> [Task details] Using the entries that follow, count the lines containing the word "cotado" and give that number by itself.

::: Extracted data :::

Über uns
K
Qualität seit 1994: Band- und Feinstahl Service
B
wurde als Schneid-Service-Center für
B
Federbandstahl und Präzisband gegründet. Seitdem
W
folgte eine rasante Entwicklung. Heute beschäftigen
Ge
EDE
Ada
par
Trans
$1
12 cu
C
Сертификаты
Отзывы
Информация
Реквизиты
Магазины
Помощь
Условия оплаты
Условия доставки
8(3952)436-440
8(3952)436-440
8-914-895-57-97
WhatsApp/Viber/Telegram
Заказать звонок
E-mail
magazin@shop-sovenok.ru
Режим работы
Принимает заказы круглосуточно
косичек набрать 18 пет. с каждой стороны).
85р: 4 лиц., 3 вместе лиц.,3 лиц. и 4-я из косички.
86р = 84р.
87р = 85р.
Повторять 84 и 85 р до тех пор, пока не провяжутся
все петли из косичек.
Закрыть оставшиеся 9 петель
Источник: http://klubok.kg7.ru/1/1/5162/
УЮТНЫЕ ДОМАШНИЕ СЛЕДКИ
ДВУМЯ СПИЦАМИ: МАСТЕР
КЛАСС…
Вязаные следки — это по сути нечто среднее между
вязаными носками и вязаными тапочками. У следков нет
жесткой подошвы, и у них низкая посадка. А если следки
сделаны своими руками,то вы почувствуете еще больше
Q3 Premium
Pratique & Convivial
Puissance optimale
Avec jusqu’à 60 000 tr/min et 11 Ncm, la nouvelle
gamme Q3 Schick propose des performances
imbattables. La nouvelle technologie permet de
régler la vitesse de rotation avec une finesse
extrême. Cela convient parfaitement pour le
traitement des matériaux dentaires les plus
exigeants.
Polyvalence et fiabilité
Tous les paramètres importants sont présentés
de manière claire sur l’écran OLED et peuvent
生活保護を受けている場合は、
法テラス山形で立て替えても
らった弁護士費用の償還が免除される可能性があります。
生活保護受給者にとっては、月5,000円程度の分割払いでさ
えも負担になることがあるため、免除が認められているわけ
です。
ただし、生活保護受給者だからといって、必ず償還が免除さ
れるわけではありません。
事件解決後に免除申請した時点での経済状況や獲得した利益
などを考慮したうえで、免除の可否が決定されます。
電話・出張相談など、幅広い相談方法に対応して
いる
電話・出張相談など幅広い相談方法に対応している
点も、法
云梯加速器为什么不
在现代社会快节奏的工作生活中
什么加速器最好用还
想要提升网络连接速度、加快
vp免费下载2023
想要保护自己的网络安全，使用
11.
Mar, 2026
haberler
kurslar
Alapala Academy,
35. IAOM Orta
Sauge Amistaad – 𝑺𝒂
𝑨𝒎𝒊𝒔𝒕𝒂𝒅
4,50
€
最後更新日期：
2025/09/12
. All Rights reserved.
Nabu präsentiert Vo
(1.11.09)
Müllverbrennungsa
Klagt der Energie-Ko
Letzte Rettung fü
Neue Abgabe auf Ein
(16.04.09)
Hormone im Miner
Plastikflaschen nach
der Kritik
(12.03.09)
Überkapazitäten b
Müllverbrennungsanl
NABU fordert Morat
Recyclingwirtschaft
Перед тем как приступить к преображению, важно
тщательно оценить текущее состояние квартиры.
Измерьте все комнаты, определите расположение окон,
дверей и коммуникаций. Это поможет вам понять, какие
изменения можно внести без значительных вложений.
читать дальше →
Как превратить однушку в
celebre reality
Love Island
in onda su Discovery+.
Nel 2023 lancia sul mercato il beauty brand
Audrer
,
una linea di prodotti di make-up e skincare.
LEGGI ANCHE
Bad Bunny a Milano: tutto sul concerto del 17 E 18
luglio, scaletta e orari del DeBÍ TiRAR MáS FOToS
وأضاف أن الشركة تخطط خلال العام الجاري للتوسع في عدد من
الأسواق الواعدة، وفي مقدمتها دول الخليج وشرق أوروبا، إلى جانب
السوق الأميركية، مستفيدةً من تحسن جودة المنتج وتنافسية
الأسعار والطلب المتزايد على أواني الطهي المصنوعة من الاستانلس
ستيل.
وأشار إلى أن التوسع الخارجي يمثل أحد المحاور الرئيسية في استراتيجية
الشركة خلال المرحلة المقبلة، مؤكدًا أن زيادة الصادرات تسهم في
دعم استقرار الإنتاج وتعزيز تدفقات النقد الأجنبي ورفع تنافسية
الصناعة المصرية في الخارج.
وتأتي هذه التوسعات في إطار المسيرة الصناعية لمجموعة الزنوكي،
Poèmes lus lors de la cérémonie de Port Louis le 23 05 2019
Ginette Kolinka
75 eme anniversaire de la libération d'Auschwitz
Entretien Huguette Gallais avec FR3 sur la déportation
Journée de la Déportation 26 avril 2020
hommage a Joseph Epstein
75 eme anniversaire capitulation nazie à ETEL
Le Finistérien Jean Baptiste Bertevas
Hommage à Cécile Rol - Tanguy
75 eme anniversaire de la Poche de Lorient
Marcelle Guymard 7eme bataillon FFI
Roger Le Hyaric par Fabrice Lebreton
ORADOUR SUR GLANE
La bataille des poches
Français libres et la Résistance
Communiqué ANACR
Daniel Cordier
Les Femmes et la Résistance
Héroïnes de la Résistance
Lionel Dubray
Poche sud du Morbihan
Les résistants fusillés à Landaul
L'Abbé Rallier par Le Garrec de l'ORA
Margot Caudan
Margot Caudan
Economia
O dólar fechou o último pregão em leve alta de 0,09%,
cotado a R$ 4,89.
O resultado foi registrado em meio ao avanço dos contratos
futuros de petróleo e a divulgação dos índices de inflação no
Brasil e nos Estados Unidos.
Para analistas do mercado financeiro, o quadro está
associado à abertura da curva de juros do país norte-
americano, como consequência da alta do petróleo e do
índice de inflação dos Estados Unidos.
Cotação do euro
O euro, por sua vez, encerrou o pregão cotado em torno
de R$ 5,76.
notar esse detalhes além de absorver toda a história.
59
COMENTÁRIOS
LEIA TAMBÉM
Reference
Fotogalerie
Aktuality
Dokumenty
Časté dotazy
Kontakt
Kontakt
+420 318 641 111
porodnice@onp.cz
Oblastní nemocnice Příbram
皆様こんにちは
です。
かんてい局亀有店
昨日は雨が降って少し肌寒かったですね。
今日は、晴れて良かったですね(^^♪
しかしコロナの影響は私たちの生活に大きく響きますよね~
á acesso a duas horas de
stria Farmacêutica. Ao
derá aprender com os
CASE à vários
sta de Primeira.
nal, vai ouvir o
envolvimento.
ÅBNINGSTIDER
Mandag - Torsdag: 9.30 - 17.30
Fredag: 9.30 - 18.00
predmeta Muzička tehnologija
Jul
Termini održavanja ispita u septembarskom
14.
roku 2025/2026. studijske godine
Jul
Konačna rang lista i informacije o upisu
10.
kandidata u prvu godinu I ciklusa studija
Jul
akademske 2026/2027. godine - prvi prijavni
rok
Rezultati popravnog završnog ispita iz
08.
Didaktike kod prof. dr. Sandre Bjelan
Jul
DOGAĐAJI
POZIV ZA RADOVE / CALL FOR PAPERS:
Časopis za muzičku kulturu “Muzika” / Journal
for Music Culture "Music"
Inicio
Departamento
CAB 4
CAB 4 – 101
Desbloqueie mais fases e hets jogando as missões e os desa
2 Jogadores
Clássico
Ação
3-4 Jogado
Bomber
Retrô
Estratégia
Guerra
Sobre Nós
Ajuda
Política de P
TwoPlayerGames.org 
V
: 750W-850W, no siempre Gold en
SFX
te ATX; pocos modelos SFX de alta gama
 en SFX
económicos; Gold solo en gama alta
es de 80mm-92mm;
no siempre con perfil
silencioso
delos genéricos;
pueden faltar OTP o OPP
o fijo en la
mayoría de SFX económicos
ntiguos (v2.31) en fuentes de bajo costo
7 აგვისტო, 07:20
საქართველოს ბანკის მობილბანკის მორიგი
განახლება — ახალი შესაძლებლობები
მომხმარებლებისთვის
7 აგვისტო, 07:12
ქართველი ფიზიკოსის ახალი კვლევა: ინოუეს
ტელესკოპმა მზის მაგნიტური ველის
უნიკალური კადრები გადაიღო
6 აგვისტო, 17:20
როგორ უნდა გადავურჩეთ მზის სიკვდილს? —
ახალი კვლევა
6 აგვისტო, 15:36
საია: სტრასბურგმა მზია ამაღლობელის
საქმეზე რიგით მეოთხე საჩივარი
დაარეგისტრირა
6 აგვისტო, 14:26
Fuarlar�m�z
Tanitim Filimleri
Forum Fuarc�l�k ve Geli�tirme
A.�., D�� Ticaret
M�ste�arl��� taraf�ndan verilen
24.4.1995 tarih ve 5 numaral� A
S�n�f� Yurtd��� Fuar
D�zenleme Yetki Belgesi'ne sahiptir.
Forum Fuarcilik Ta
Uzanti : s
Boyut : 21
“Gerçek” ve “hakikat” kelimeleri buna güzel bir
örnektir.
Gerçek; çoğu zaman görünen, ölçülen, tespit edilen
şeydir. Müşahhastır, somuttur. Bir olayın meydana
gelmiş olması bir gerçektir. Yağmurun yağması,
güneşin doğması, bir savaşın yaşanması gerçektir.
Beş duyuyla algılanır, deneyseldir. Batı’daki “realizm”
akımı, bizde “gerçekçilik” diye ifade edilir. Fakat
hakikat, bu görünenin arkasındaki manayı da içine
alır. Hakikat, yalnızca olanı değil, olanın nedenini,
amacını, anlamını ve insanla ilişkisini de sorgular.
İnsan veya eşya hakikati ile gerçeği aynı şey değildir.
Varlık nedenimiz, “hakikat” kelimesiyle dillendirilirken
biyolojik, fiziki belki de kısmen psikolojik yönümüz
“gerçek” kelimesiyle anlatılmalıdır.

:::

> [Exercise solution] 2